Willis
Sudah hampir satu bulan, hubungan gue dan Lala renggang. Anak-anak pun juga diam ngga membahas Lala karena mereka semua juga ngga ada yang tau alasan Lala menjauh.
Ya, semenjak kejadian di JSF satu bulan yang lalu, gue ngga menjelaskan kenapa sikap gue berubah. Bukannya gue ngga mau, tapi gue antisipasi. Gue ngga siap dengan kenyataan yang pahit. Maka dari itu, gue memilih mendiamkan Lala dan mencari tahu secara diam-diam.

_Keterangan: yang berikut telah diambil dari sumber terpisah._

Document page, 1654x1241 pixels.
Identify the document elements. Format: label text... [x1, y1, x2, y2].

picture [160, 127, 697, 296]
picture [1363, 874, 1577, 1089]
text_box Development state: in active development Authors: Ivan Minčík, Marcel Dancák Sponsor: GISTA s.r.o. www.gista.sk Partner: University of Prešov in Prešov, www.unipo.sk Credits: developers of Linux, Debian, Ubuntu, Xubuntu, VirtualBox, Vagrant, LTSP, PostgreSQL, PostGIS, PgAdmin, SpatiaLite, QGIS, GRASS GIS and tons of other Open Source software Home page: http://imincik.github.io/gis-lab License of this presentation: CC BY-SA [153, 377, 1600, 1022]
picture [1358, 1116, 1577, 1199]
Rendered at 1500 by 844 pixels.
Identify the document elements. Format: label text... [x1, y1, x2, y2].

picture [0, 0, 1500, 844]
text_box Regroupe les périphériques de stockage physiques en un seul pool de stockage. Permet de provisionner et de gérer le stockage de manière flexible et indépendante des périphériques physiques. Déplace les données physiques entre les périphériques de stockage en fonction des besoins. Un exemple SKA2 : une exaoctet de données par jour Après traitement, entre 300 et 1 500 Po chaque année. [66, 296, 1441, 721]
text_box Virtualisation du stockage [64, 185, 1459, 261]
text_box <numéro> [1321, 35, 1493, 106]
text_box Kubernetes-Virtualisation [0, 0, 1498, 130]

Dan terbukti, perlahan Lala ikut mendiamkan gue. Chat terakhirnya tetap sebulan yang lalu yang gue biarkan gitu aja. Sengaja memang ngga gue bales. Gue juga ingin tahu bagaimana respon dan sikap nya, tapi, yang terjadi justru ngga seperti yang gue harapkan. Gue pikir, Lala akan mencari gue. Tapi ternyata ngga. Apa dia ngga merasa ada yang kurang ya? Apa Lala ngga merasakan apa yang gue rasain? Atau, apakan Lala emang ada sesuatu sama Robin?
"Woy bengong aja lu." ucap Vino menyodorkan sekaleng minuman bersoda yang langsung gue terima. "Masih ngga ada kabar?" lanjutnya lagi sambil duduk di sebelah gue.
Gue tersenyum hambar. "Boro boro kabar, muncul dihadapan gue aja engga."
"Will, lo ngga berniat ngabarin Zea dulu? Mm maksud gue, gue ngga tahan liat lo jadi sering diem gini."
"Emang gue siapanya, Vin?" kata gue lalu meminum minuman kaleng tadi.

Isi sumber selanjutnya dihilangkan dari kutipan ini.